═══ EXCERPTED PASSAGE ═══
They fall back into the Sun to be recycled and burnt again. Only when there is a solar storm in the corona which “tears” an opening do the electrons escape. It is the force of the explosions which expels these charged fragments: much like breaking balls at the start of a billiard game.

The Sun’s zodiacal disk is an invisible rim which rings the Sun much like the rings of Saturn. It is connected with “spokes” (McCanney, Ibid., p. 29). These might be extensions of the convection columns through which whatever is down deep in the Sun comes out. The structure of the Sun is a subject of intense discussion among scientists. The polygons of electromagnetic fields have been suggested, as have various lattice layers. (More another time when we revisit Robert Felix’s description of the solar process).

These structures are difficult to see because the Sun is engulfed in the radiance of its thermonuclear burn. But something is there. Some of these isotopes fall to the Sun’s surface or into its ocean of atmospheric hydrogen.
═══ PROVIDED RECORDS ═══
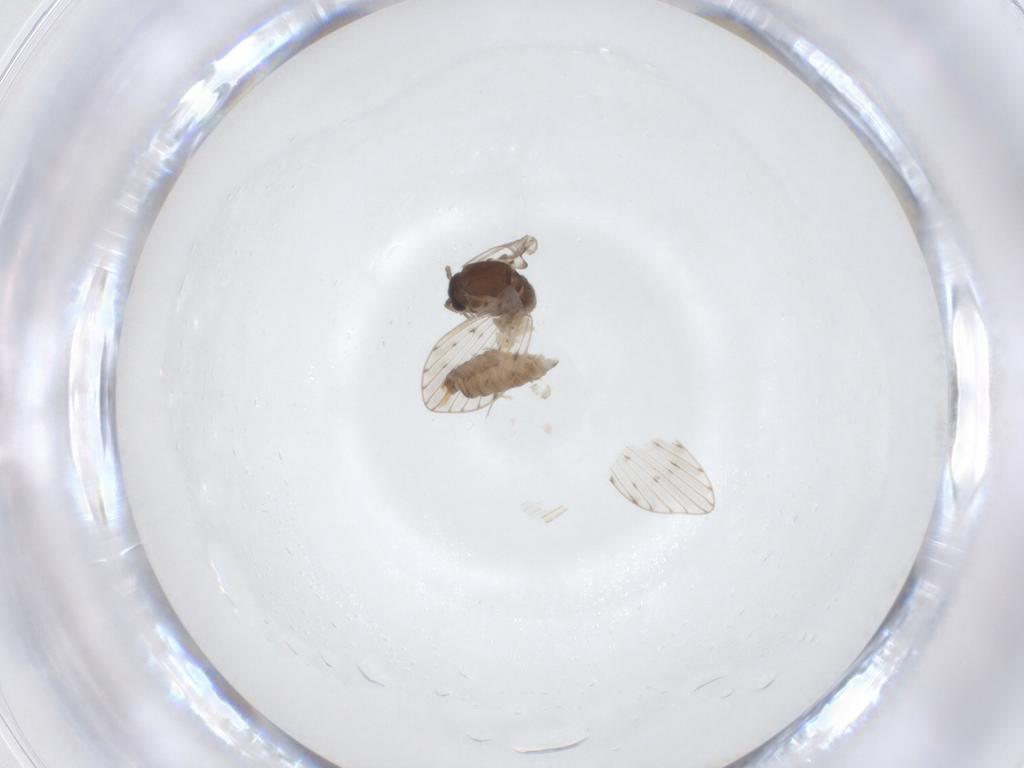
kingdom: Animalia
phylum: Arthropoda
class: Insecta
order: Diptera
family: Psychodidae
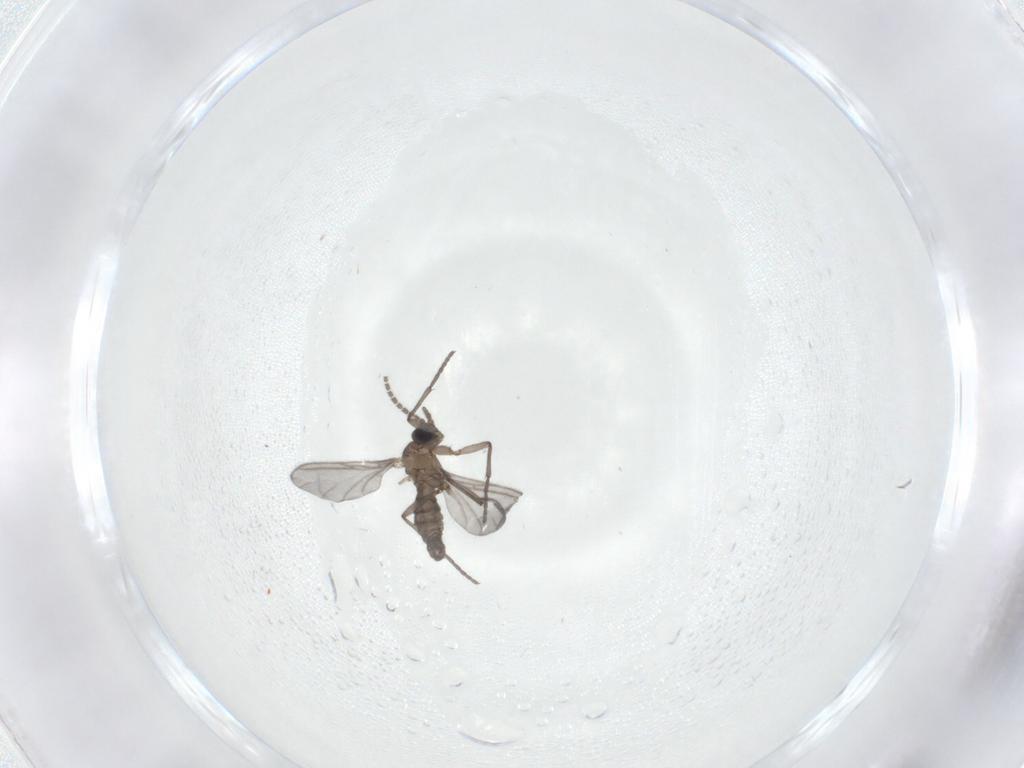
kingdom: Animalia
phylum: Arthropoda
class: Insecta
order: Diptera
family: Sciaridae
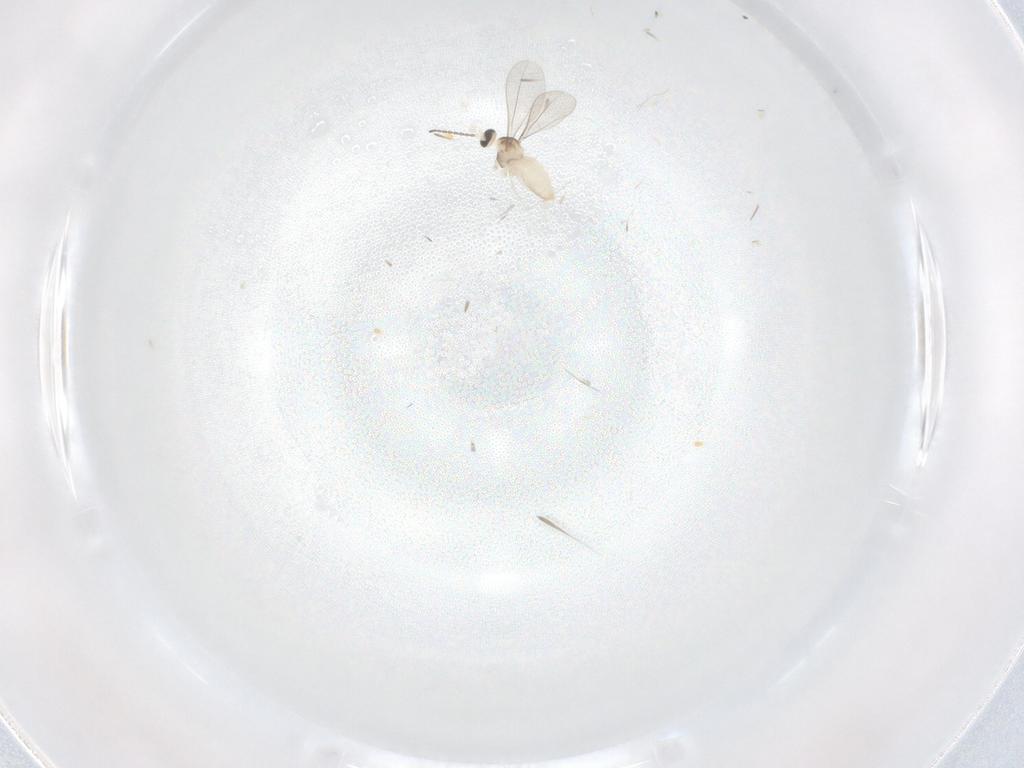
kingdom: Animalia
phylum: Arthropoda
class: Insecta
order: Diptera
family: Cecidomyiidae
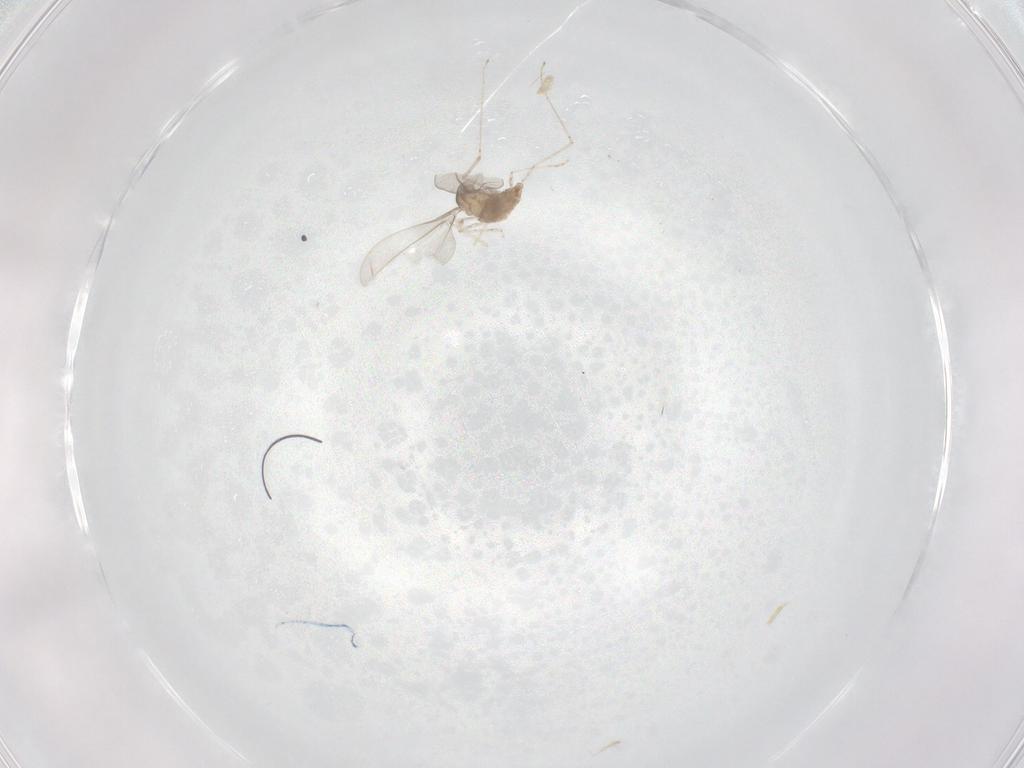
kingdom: Animalia
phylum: Arthropoda
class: Insecta
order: Diptera
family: Cecidomyiidae
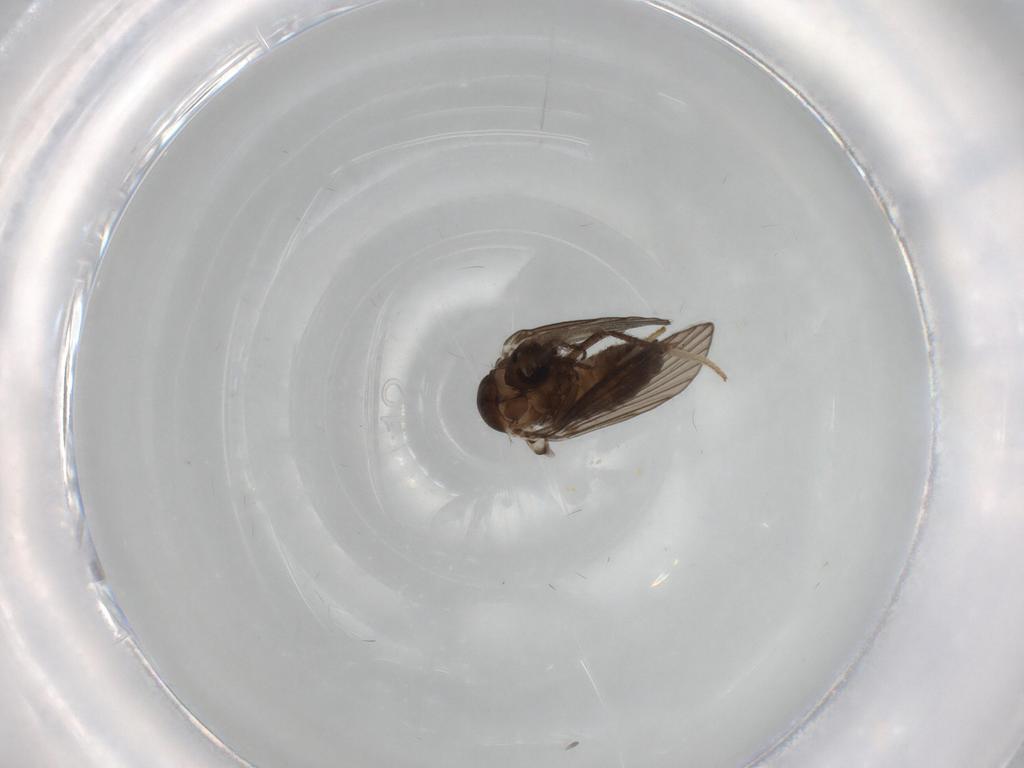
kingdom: Animalia
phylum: Arthropoda
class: Insecta
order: Diptera
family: Psychodidae
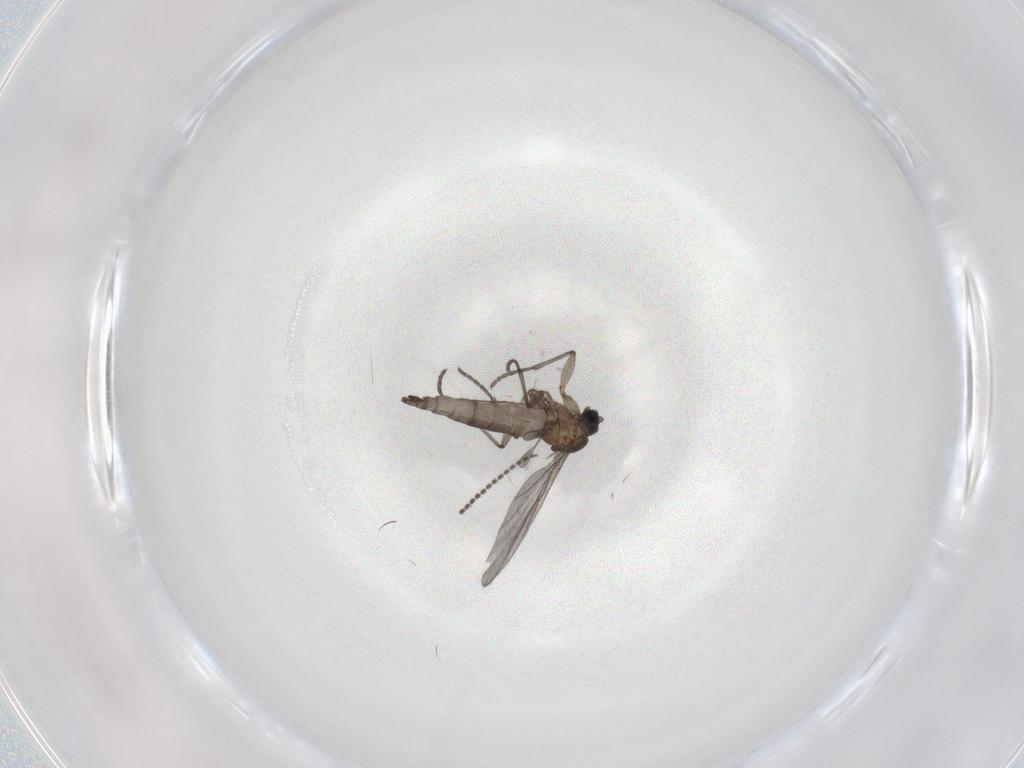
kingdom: Animalia
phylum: Arthropoda
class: Insecta
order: Diptera
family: Sciaridae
═══
(TASKS FOR THIS EXERCISE)
A - Translate this sentence from the passage about the Sun into Spanish: "The Sun’s zodiacal disk is an invisible rim which rings the Sun much like the rings of Saturn."
B - Write out all six entries again, substituting "division" for "phylum" and changing nothing else. Leave out the picture lines.

(FULL SOLUTIONS)
A - El disco zodiacal del Sol es un borde invisible que rodea al Sol de forma muy parecida a los anillos de Saturno.

B -
kingdom: Animalia
division: Arthropoda
class: Insecta
order: Diptera
family: Psychodidae
kingdom: Animalia
division: Arthropoda
class: Insecta
order: Diptera
family: Sciaridae
kingdom: Animalia
division: Arthropoda
class: Insecta
order: Diptera
family: Cecidomyiidae
kingdom: Animalia
division: Arthropoda
class: Insecta
order: Diptera
family: Cecidomyiidae
kingdom: Animalia
division: Arthropoda
class: Insecta
order: Diptera
family: Psychodidae
kingdom: Animalia
division: Arthropoda
class: Insecta
order: Diptera
family: Sciaridae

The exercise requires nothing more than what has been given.